You know that shallow backwaters, just above the dam on the WV side? (enough said)

Another afternoon,,, WE, 3 boats, 8 guys, left Beaver Creek just after dark with limits of sauger. One hole,,,,,, dark green gulp twisters & fathead,,,,, very-very slow drag was the only way it would work.
On & on & ON!
Well, I'm out'a time,,,,, gotta go,,,,,,,, These 'ideas' should keep you guys busy,,,, 
IF YOU HAVE THE TIME!
later


----------



## Bad Bub

Here's a stud walleye I caught while fishing the Thursday night tournament last week out of steubenville. Came on a Strike King KVD jerkbait on the end of a gravel bar... we had 5 or 6 really nice walleyes that night on various baits. Most came from gravel bars.


----------



## bpl21

Went to the wv side of the dam tonight. 3 smallmouth, and 1 nice sauger. Does anyone know if your still aloud to fish from the wall? I used to do it all the time with my grandfather. Wasn't sure if I was aloud ,so I just went to the bottom of it and casted around


----------



## bpl21




----------



## Doboy

Still no signs posted, right? Then Yes you are.
Remember,,,,,, wherever your fishing the O R this time of year,,,,,, try drifting 1/4-1/2 worms. Use just enough weight to hit/ contact the bottom. Say 1/16-1/8oz slip egg or bullet sinker,,,, an 8"-24" leader & maybe a #6 soft wire long shank hook. Something that'll bend out of a snag.
When your on those WV 'rocks' or farther down on the 'bricks', use a slip bobber pole & set it for 5'-7'-9',,,,, drift down, all along the shoreline rocks. The later it gets, the closer/ shallower they'll be.
Good Luck,,,, report back!


----------



## bpl21

Thanks!


----------



## Lewzer

> Here's a stud walleye I caught while fishing the Thursday night tournament last week out of steubenville.

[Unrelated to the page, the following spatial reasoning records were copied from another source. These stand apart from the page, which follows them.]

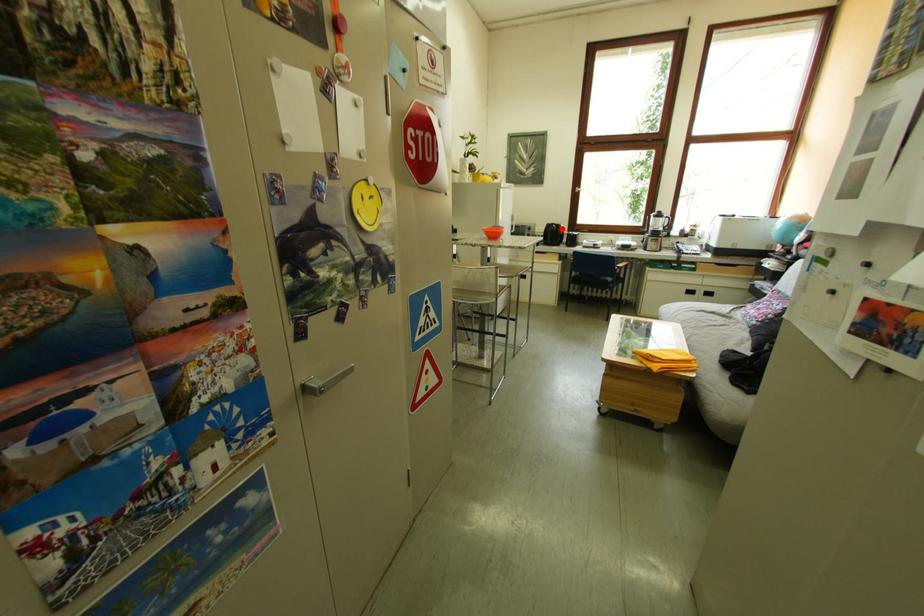
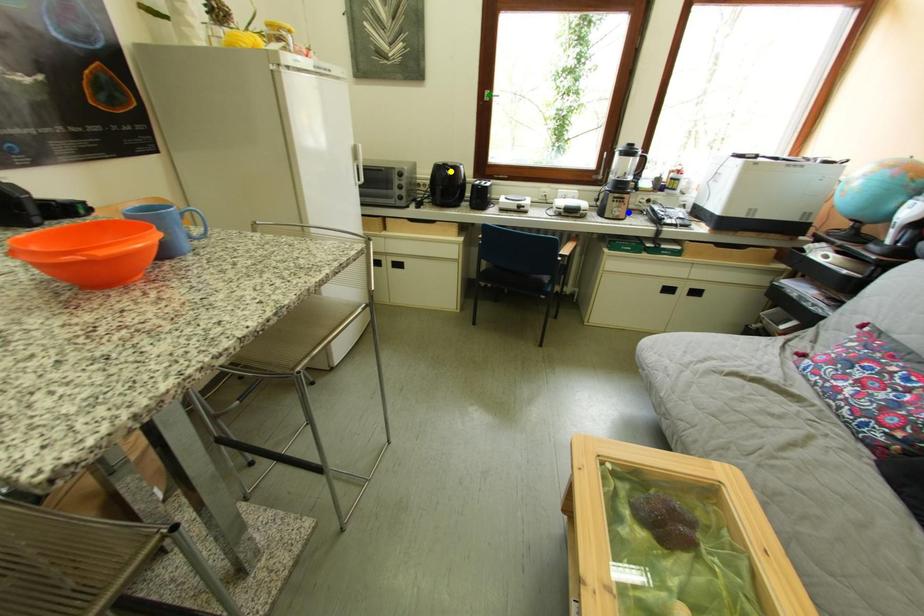
Question: I am providing you with two images of the same scene from different viewpoints. A red point is marked on the first image. You are given multiple points on the second image. Which point in image 2 is actually the same real-world point as the red point in image 1?

Choices:
 (A) blue point
 (B) green point
 (C) yellow point

Answer: (C)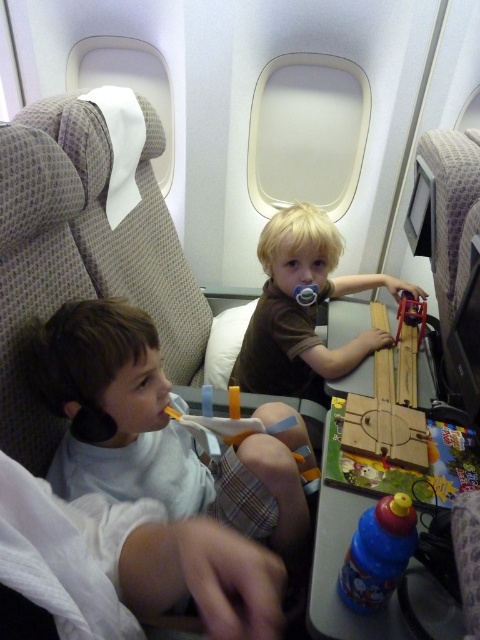
You are a flight attendant checking the safety of the airplane cabin. You notice the brown matte shirt at center and the wooden train at center. Which object is more likely to be a potential safety hazard if it were to fall onto a passenger below?

The brown matte shirt at center is larger in size than the wooden train at center, so it is more likely to be a potential safety hazard if it were to fall onto a passenger below due to its larger size.

You are a flight attendant checking seat assignments. According to the image, where is the brown matte shirt at center positioned relative to the airplane seats?

The brown matte shirt at center is located at point (302, 308) relative to the airplane seats.

You are a flight attendant checking the lavatory for safety equipment. You need to place a white soft toothbrush at left into the lavatory bin which can only hold items less than 36 inches in length. Will the toothbrush fit?

The white soft toothbrush at left is 35.85 inches long, which is under the 36 inch limit, so it will fit in the lavatory bin.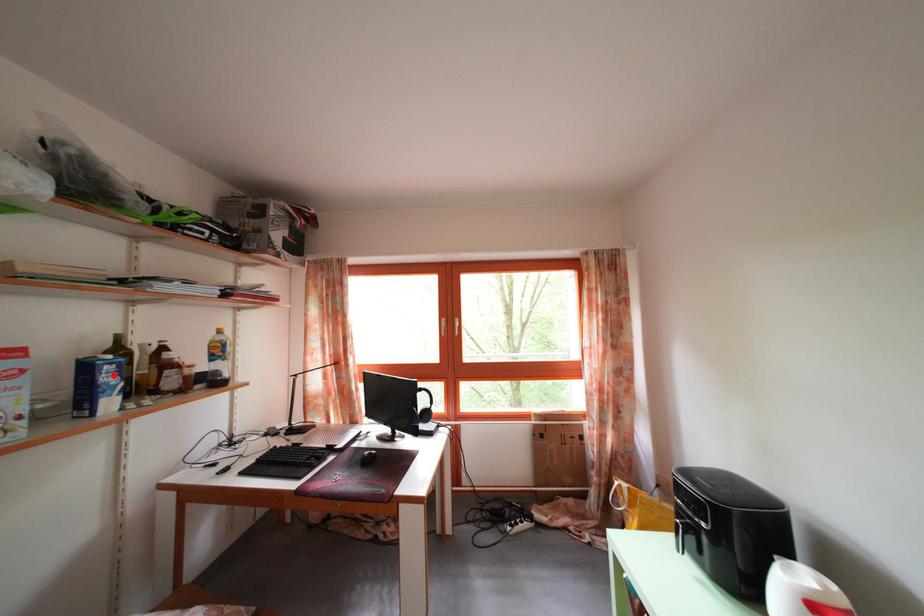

How come you don't scream, act like a fool and put on a show like that Iconalli guy? That's a nicer fish than anything he puts in the boat.


----------



## Doboy

Lewzer said:


> How come you don't scream, act like a fool and put on a show like that Iconalli guy? That's a nicer fish than anything he puts in the boat.


LMBO,,,,,,,,,, 
This $$$,,,,,,,,,,,, COMPARED TO THIS $$$$$$$$$$$$$$$$$$$$$$$$$$$$$$$$$$$!!!


----------



## 25asnyder

Are the Whiteys in the lock yet just curious thanks for any info


----------



## Lewzer

I was watching Bad Bub's videos. Not a word spoken. He hooks a fish, his buddy grabs the net. They bring the fish on board, buddy grabs a camera and takes a few pics. No hootin and hollerin like you see on bassmaster TV for a dink...


----------



## 25asnyder

White bass lN lock ?


----------



## Bad Bub

I'm not going to lie... when I get excited, I get quiet... up to that point we were probably talking each other's ears off. It was a bass tournament, so I wasn't necessarily "as excited" as I should've been once I realized it wasn't the 6lb smallmouth I hoped it was... But I definitely had some adrenaline and some "shock and awe" going on. Definitely the biggest walleye I've ever caught outside of Erie. Possibly still the biggest ever, but I haven't walleye fished Erie in about 15 years... So I don't want to jump the gun on that comparison. Me and the guy that was in the video have been fishing the Thursday night tournaments out of steubenville together for around 10 years. We're pretty much to the point of not needing to give directions to one another anymore. Lol Thanks for the comments guys!


----------



## 25asnyder

Any body even been there to see if there is a white bass in there ?


----------



## Bad Bub

25asnyder said:


> Any body even been there to see if there is a white bass in there ?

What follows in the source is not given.